A mesma pesquisa mostra que a Netflix tem 64% de mercado contra 19% do Spotify e, apenas, 4% do GloboPlay. É certo que a Globo tem uma audiência não paga muito maior. É o que ela chama de 100 milhões de Uns, em campanha publicitária recente. É claro, também, que com o anúncio do serviço de streaming – que teria o obvio codinome interno de Globoplix – o objetivo é tomar parte importante do mercado do líder. É obvio, finalmente, que a importância que a Netflix está pondo no Brasil significa que a disputa vai ser árdua.

Além disso, a disputa não vai se limitar aos dois. A HBO lançou o seu GO em novembro para assinantes que não têm TV por assinatura. Ainda é incipiente, mas seu conteúdo é poderoso. Inclui o popularíssimo Game of Thrones e outros como Família Soprano, Westworld e Big Little Lies.

Aqui como acolá, com a fragmentação, o jogo não é mais de agregação de material de terceiros, mas sim o desenvolvimento de produção própria, que é cara, complicada e difícil de atingir e manter a qualidade esperada pela audiência. A Netflix tem planos de gastar 8 bilhões de dólares este ano e atingir 50% de produção original no seu acervo.

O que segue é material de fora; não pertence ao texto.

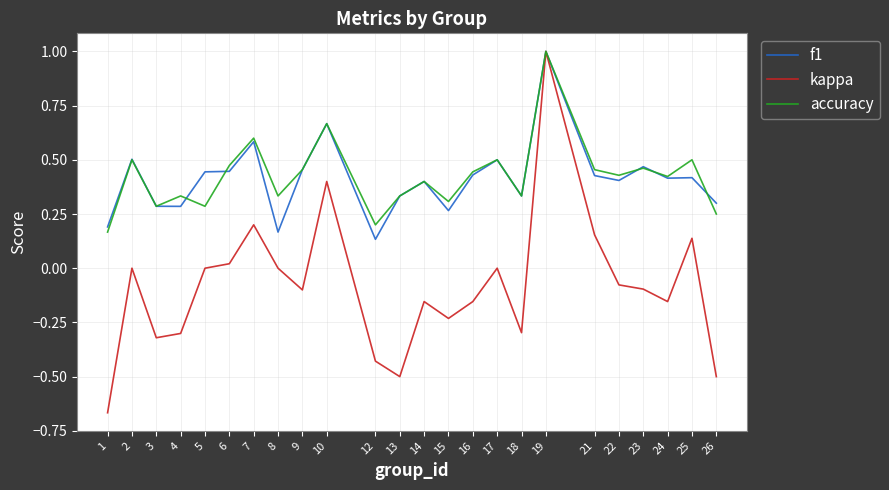

At which label does f1 reach its peak?

19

A Amazon, que já está no Brasil há um ano sem ser relevante, ganhou dois Oscars com Manchester by the Sea e produziu Roda Gigante, o último filme de Woody Allen, em cartaz no Brasil. O Facebook está redesenhando o seu “Watch” e fez acordo com Vox Media, BuzzFeed e outros para começar a produzir conteúdos roteirizados e não roteirizados. O YouTube lançou o YouTube Red para assinantes e tem o poder do Google para fazer os investimentos necessários e brigar também pelo dinheiro dos assinantes.

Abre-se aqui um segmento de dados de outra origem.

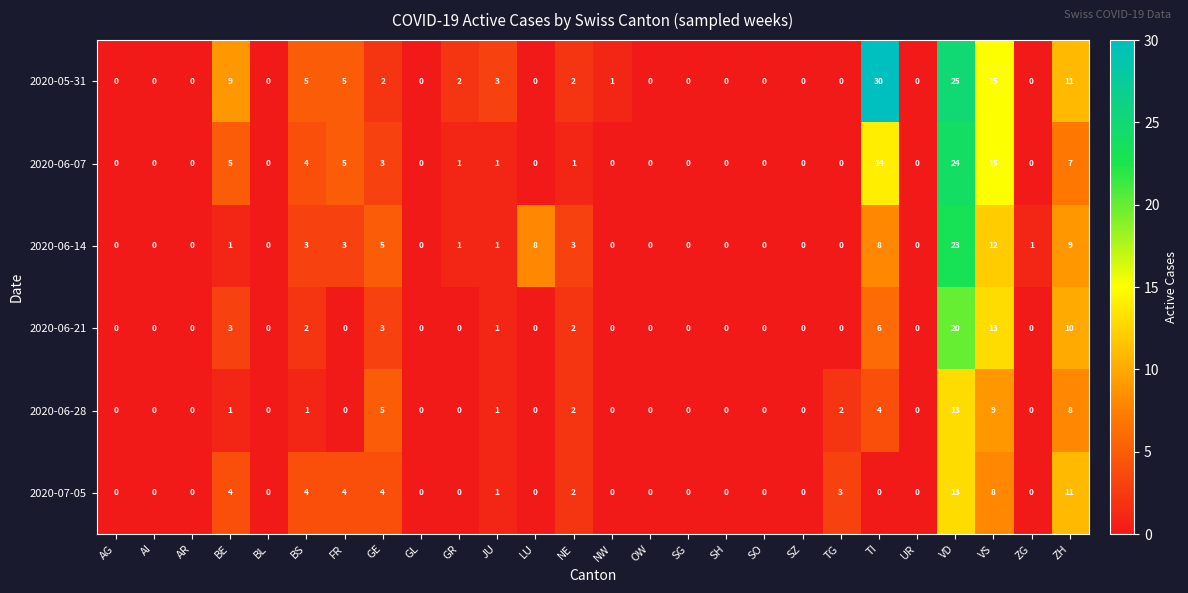

What is the sum of all 2020-07-05 values?

54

Alguma dúvida de que é briga de cachorro grande? A boa notícia para os consumidores é que não vamos ter uma companhia dominante como acontece em buscas com o Google; em redes sociais com o Facebook ou mesmo um oligopólio, como acontece em música com Spotify, Apple Music e Deezer. É só comparar o tamanho da Netflix, com 110 milhões de usuários no mundo com os mais de 2 bilhões de usuários ativos do Facebook.

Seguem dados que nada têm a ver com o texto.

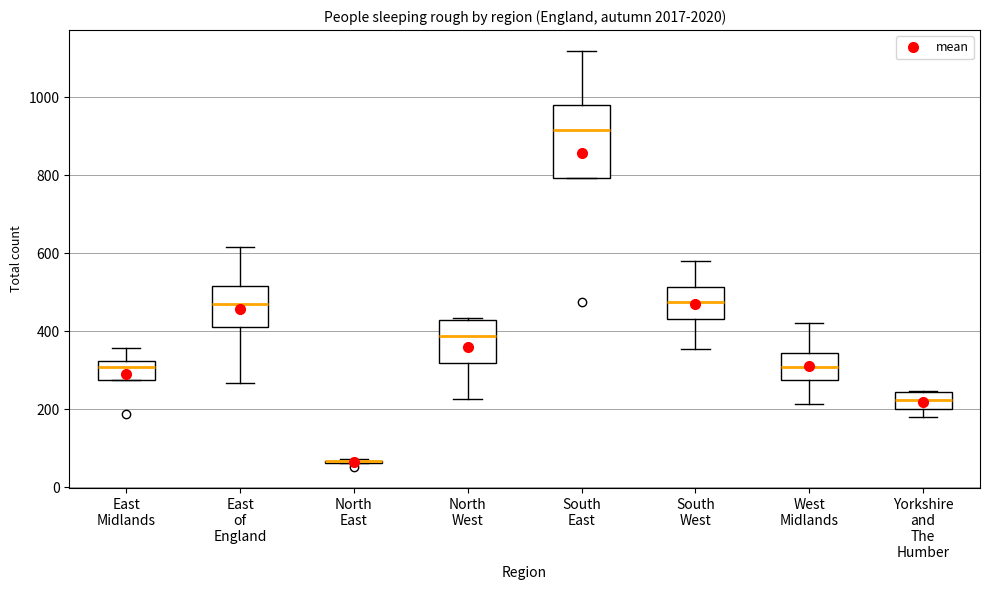

Reading left to right, read every box against the y-axis: the position of its median line, the range the box covers, and the ends of its whiskers. The values are not printed on the chart, so give them approximately, as read against the axis.

East Midlands: median 300, box 280 to 320, whiskers 280 to 360
East of England: median 480, box 420 to 520, whiskers 260 to 620
North East: box collapsed to a line at 60, whiskers 60 to 80
North West: median 380, box 320 to 420, whiskers 220 to 440
South East: median 920, box 800 to 980, whiskers 800 to 1120
South West: median 480, box 440 to 520, whiskers 360 to 580
West Midlands: median 300, box 280 to 340, whiskers 220 to 420
Yorkshire and The Humber: median 220, box 200 to 240, whiskers 180 to 240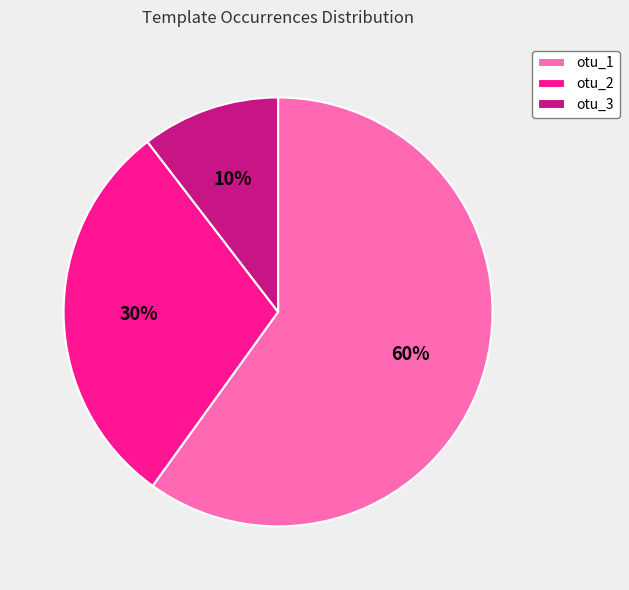

Does any single category account for the majority?

Yes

Por outro lado, não é razoável supor que vamos pagar por 4 ou 5 serviços de streaming, ao mesmo tempo, para termos todo o conteúdo que nos interessa. Os preços hoje variam de 15 a 40 reais por mês e é possível prever que vão subir mais à medida que cresça o custo das produções próprias. É bem provável que depois da fragmentação venha uma fase de associações e consolidações.

Quando esteve no Brasil, Ted Sarandos, da Netflix, disse que “o plano não é levar Hollywood ao mundo, mas sim produções locais para todos os países”.

Os nossos hábitos mudaram. Queremos ver filmes, séries e qualquer conteúdo roteirizado onde quisermos e como quisermos. Estamos também dispostos a pagar por isso, desde que o preço seja razoável. Quem vai ser o dono da nossa atenção, do nosso dinheiro e saber do que gostamos e como nos emocionamos está em aberto. Quem vencer verá e saberá.